La prova di una esimente che viene posta a carico del lavoratore, è, quindi, elemento che viene in rilievo solo in una fase, all’evidenza successiva rispetto a quella concernente la dimostrazione delle mancanze ascritte. E nella fattispecie, detta fase, per quanto sinora detto, è mancata, sicchè i principi in tema di ripartizione dell’onus probandi sulla delibata materia, non risultano vulnerati dalla pronuncia qui impugnata.

Con il terzo motivo si deduce omesso esame circa un fatto decisivo per il giudizio che è stato oggetto di discussione fra le parti, ex art. 360 c.p.c., comma 1, n. 5.

Si lamenta che la Corte distrettuale, nel pervenire alla condanna della società al pagamento del risarcimento del danno tenendo conto della retribuzione mensile risultante dalla busta paga del mese di (OMISSIS), abbia tralasciato di considerare che il dipendente lavorava con contratto a tempo parziale e che la somma di Euro 1.148,99 indicava il valore base della retribuzione spettante in astratto al dipendente, sulla quale veniva poi calcolata la retribuzione mensile.

Il motivo presenta evidenti profili di inammissibilità; giacche, in violazione del principio di autosufficienza che governa il ricorso per cassazione, non reca la riproduzione del tenore delle buste paga di cui lamenta l’omesso esame.

Mette conto, peraltro, rilevare che la Corte territoriale ha reso ragione dell’iter motivazionale percorso onde addivenire alla definizione del quantum debeatur, avendo tenuto conto dell’importo mensile di euro 1.148,00 risultante dalla busta paga del (OMISSIS), con apprezzamento che si sottrae alla censura formulata ex art. 360 c.p.c., comma 1, n. 5, secondo l’interpretazione resa dalle sezioni unite di questa Corte, per quanto già osservato in relazione al primo motivo di ricorso.

In definitiva, alla stregua delle argomentazioni sinora esposte, il ricorso è respinto.

Avuto riguardo all’esito alterno delle fasi di merito, vanno compensate tra le parti le spese del presente giudizio.

Si dà atto, infine, della sussistenza delle condizioni. richieste dal D.P.R. 30 maggio 2002, n. 115, art. 13, comma 1 quater, per il versamento da parte della ricorrente, a titolo di contributo unificato, dell’ulteriore importo pari a quello versato per il ricorso.

PQM

La Corte rigetta il ricorso. Compensa fra le parti le spese del presente giudizio.
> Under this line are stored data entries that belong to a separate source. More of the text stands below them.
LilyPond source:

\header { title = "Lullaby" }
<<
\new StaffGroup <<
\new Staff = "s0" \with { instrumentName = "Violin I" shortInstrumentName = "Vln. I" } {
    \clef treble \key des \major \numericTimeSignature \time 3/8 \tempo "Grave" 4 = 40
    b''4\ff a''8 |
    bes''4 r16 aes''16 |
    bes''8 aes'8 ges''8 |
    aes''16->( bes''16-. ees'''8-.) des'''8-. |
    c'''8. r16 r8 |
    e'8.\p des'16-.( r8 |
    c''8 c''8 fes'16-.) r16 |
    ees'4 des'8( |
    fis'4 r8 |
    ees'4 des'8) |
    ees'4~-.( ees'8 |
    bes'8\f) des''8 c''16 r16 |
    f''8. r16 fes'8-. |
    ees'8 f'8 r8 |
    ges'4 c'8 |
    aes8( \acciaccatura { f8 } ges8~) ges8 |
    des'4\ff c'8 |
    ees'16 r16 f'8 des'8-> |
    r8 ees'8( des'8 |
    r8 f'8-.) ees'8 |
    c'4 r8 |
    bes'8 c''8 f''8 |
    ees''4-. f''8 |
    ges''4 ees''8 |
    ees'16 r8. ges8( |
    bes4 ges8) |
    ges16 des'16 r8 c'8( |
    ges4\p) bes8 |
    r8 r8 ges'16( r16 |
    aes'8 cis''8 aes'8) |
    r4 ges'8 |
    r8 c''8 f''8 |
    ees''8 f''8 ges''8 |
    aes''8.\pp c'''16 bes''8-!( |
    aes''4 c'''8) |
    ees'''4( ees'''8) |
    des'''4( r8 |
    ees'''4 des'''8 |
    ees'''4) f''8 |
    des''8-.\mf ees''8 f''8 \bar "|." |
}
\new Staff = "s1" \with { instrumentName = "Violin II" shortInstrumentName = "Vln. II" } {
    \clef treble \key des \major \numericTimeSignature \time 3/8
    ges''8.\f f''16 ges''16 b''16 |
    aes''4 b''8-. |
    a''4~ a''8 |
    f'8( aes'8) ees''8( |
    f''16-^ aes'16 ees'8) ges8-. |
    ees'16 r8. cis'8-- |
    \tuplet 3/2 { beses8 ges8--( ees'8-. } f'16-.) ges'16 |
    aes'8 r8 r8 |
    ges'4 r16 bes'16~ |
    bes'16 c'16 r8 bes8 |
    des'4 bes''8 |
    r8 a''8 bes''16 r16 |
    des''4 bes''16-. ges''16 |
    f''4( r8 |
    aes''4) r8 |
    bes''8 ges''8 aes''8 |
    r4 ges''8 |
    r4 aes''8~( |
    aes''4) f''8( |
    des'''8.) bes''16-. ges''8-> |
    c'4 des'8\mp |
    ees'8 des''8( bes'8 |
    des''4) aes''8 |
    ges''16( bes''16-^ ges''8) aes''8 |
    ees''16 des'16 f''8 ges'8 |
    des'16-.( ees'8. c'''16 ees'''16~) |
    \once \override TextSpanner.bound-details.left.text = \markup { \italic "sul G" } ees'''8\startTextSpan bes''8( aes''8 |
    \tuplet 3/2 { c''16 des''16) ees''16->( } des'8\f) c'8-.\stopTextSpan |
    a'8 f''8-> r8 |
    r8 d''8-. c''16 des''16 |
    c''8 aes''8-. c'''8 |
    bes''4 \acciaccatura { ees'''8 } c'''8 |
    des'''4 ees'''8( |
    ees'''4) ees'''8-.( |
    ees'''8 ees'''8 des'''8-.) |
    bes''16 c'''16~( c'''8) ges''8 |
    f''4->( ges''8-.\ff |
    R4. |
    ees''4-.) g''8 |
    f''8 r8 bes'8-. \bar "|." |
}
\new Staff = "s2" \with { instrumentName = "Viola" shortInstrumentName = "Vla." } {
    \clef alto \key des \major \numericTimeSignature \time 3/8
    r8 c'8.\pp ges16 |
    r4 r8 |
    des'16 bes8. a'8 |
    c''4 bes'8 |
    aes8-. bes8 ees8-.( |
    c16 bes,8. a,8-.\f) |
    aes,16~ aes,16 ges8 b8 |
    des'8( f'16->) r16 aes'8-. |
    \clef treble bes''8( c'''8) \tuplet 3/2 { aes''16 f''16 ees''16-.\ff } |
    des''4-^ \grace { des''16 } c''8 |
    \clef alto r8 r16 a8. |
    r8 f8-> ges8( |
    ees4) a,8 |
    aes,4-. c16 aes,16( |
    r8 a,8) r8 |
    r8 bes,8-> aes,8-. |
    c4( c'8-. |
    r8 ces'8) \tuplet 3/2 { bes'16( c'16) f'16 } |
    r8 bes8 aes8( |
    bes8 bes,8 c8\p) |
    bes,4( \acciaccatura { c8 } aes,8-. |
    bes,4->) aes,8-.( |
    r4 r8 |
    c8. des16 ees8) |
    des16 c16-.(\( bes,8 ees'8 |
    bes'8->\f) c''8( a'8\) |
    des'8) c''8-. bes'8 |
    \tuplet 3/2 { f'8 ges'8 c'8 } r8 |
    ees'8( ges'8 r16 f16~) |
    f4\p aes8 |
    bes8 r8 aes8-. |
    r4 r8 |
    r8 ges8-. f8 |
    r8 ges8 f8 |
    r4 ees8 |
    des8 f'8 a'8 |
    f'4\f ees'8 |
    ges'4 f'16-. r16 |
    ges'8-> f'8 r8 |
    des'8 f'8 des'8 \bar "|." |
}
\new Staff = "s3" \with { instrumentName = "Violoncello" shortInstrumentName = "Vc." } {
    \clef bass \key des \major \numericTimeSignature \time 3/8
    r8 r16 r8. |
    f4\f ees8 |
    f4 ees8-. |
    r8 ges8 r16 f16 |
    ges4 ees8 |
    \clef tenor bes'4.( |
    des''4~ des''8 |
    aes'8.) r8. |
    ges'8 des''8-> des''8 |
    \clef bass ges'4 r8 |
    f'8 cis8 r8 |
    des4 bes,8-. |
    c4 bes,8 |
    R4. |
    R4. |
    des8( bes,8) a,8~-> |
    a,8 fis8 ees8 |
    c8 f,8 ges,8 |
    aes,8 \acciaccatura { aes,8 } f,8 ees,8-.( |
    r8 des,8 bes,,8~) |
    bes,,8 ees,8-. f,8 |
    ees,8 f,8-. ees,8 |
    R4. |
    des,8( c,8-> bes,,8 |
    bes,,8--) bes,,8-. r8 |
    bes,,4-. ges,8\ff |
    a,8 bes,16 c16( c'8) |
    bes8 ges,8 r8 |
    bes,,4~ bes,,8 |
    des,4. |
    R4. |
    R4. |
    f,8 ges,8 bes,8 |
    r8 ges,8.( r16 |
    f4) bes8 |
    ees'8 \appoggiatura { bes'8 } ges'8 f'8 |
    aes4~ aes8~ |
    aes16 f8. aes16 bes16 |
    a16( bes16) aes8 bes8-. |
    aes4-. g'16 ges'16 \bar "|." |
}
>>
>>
Ai sensi del D.P.R. 30 maggio 2002, n. 115, art. 13, comma 1 quater, dà atto della sussistenza dei presupposti per il versamento, da parte della ricorrente, dell’ulteriore importo a titolo di contributo unificato pari a quello dovuto per il ricorso, a norma dello stesso art. 13, comma 1 bis.

Così deciso in Roma, il 18 maggio 2016.